→ **SELECTED PASSAGE**:
· · · · ·
Plan: dbt Integration via Full Custom Adapter
Option B — Dedicated dbt-pgtrickle Adapter
Date: 2026-02-24 Status: PROPOSED
Note (2026-02-24): Option A — the macro-only package (PLAN_DBT_MACRO.md) — has been implemented in
dbt-pgtrickle/(Phases 1–8, 10). CI pipeline (Phase 9) is live in.github/workflows/ci.yml. This adapter plan (Option B) is the upgrade path for when first-class relation types, column filtering, and native source-freshness support are needed.
Overview
Implement pg_trickle integration with dbt Core
as a full custom adapter (dbt-pgtrickle) that extends dbt-postgres. This approach
gives complete control over how dbt interacts with pg_trickle: custom relation types,
native catalog introspection, column filtering (__pgt_row_id hidden), and first-class
support for stream-table-specific operations (manual refresh, CDC health checks, staleness
monitoring).
Option A (macro-only package) is already implemented and provides the core
stream_table materialization, SQL API wrappers, lifecycle operations, freshness
monitoring, and integration tests. This adapter plan (Option B) builds on that
foundation when pg_trickle becomes a central part of the data platform and users
need a richer dbt experience — hidden __pgt_row_id columns, stream_table
relation type in dbt docs, and native dbt source freshness support.
Table of Contents
- Architecture
- Prerequisites
- Phase 1 — Adapter Scaffolding
- Phase 2 — Connection & Credentials
- Phase 3 — Relation Types & Catalog
- Phase 4 — Custom Materialization
- Phase 5 — Column Introspection
- Phase 6 — Source Freshness
- Phase 7 — Custom Operations
- Phase 8 — Monitoring Integration
- Phase 9 — Testing
- Phase 10 — Packaging & Distribution
- Comparison with Option A
- File Layout
- Appendix: Adapter API Surface
Architecture
┌──────────────────────────────────────────────────────────────────────┐
│ dbt Core (CLI) │
│ │
│ Adapter plugin system: discovers dbt-pgtrickle via entry_points │
│ │
│ dbt run ──────► PgTrickleAdapter.execute_model() │
│ dbt test ─────► Standard test runner (heap table) │
│ dbt source freshness ──► PgTrickleAdapter.calculate_freshness() │
│ dbt docs generate ──────► PgTrickleAdapter.get_columns_in_relation() │
└──────────────────────┬───────────────────────────────────────────────┘
│ Python adapter (extends dbt-postgres)
· · · · ·
→ **INFORMATION PROVIDED**:
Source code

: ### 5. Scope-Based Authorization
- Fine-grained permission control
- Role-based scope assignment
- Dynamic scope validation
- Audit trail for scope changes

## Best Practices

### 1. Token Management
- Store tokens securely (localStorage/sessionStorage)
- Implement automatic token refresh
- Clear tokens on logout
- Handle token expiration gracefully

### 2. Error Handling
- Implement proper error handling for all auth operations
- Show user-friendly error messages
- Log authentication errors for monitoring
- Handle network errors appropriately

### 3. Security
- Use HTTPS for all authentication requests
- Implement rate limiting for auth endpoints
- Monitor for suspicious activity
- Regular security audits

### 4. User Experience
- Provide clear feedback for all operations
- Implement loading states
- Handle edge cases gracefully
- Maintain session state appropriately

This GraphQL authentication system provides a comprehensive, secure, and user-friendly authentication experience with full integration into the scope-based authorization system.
· · · · ·
→ **BRIEF 1**:
Answer these questions from the dbt adapter plan:
(a) What status is given for the plan?
(b) Which column does the column filtering hide?
(c) Which adapter method handles dbt source freshness?
→ **BRIEF 2**: Retype the part of the dbt adapter plan that starts at "Option A (macro-only" and ends at "source freshness support.".
The rows are separate from the dbt adapter plan.

→ **EXERCISE OUTPUT 1**:
(a) PROPOSED
(b) __pgt_row_id
(c) PgTrickleAdapter.calculate_freshness()

→ **EXERCISE OUTPUT 2**:
Option A (macro-only package) is already implemented and provides the core
stream_table materialization, SQL API wrappers, lifecycle operations, freshness
monitoring, and integration tests. This adapter plan (Option B) builds on that
foundation when pg_trickle becomes a central part of the data platform and users
need a richer dbt experience — hidden __pgt_row_id columns, stream_table
relation type in dbt docs, and native dbt source freshness support.